→ What you will do: Pull out every line of the listing that contains the word "pose" and copy each one in full.

→ Exercise data:
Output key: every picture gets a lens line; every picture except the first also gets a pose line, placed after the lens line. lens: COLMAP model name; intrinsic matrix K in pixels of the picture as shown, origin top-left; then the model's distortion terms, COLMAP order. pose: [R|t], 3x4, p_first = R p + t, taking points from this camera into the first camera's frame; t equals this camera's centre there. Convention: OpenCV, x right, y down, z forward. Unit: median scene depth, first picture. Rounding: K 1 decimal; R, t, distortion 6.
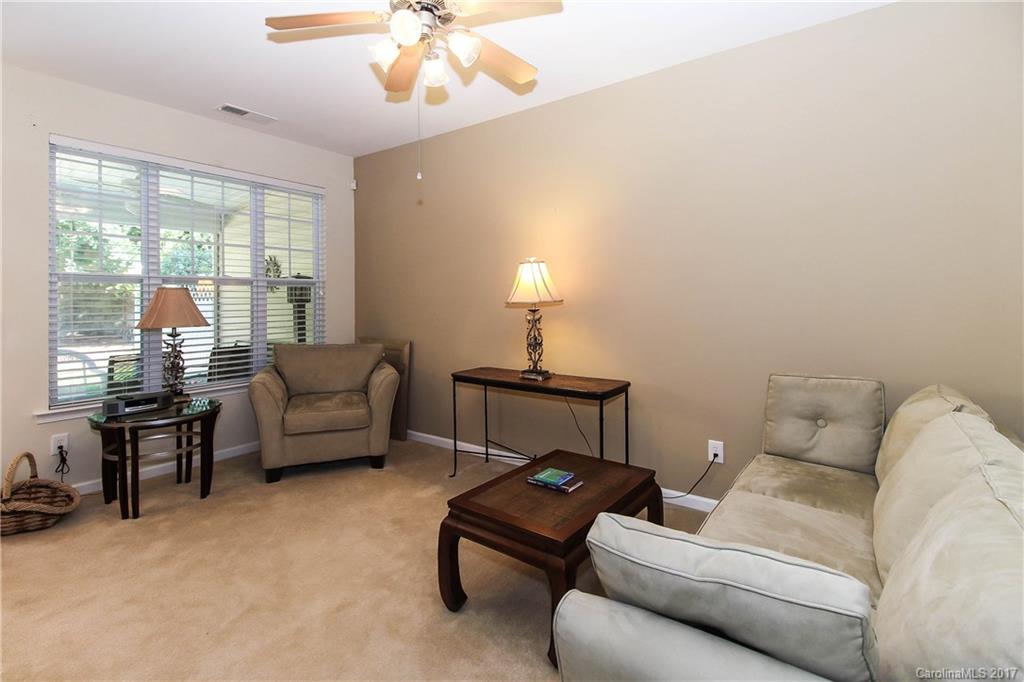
lens RADIAL K [[487.8, 0, 508.9], [0, 487.8, 302.4], [0, 0, 1]] dist [0.003365, 0.000584]
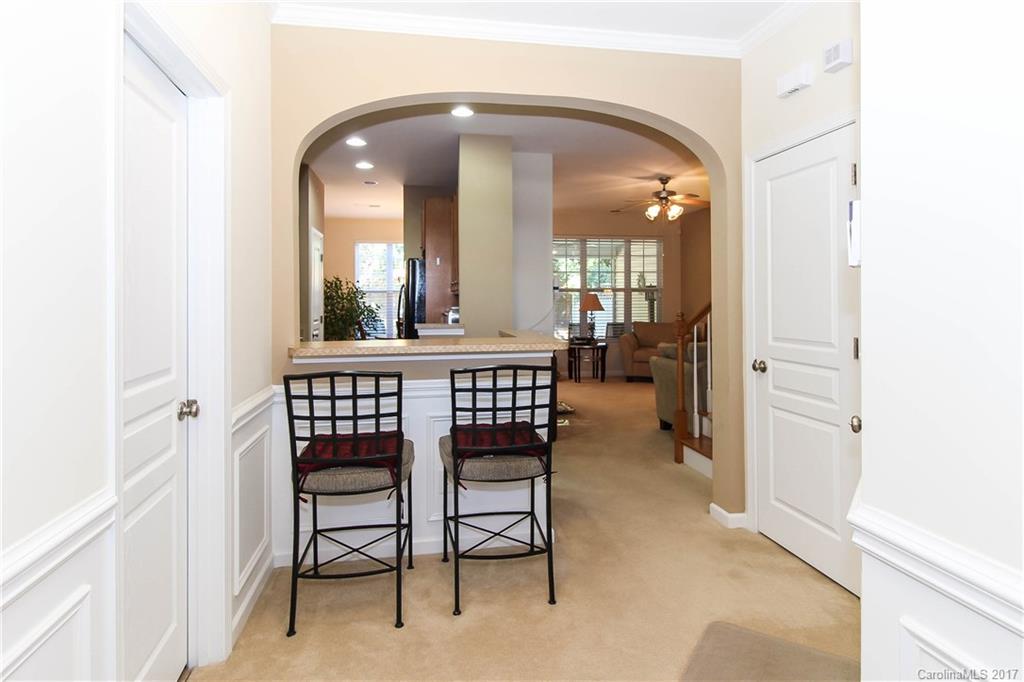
lens RADIAL K [[569.7, 0, 513.2], [0, 569.7, 323.1], [0, 0, 1]] dist [-0.005896, -0.002233]
pose [[0.736785, 0.012792, -0.676006, 0.823921], [0.003377, 0.999739, 0.022599, 0.046049], [0.676118, -0.018934, 0.736550, -1.181379]]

→ Solution:
Output key: every picture gets a lens line; every picture except the first also gets a pose line, placed after the lens line. lens: COLMAP model name; intrinsic matrix K in pixels of the picture as shown, origin top-left; then the model's distortion terms, COLMAP order. pose: [R|t], 3x4, p_first = R p + t, taking points from this camera into the first camera's frame; t equals this camera's centre there. Convention: OpenCV, x right, y down, z forward. Unit: median scene depth, first picture. Rounding: K 1 decimal; R, t, distortion 6.
pose [[0.736785, 0.012792, -0.676006, 0.823921], [0.003377, 0.999739, 0.022599, 0.046049], [0.676118, -0.018934, 0.736550, -1.181379]]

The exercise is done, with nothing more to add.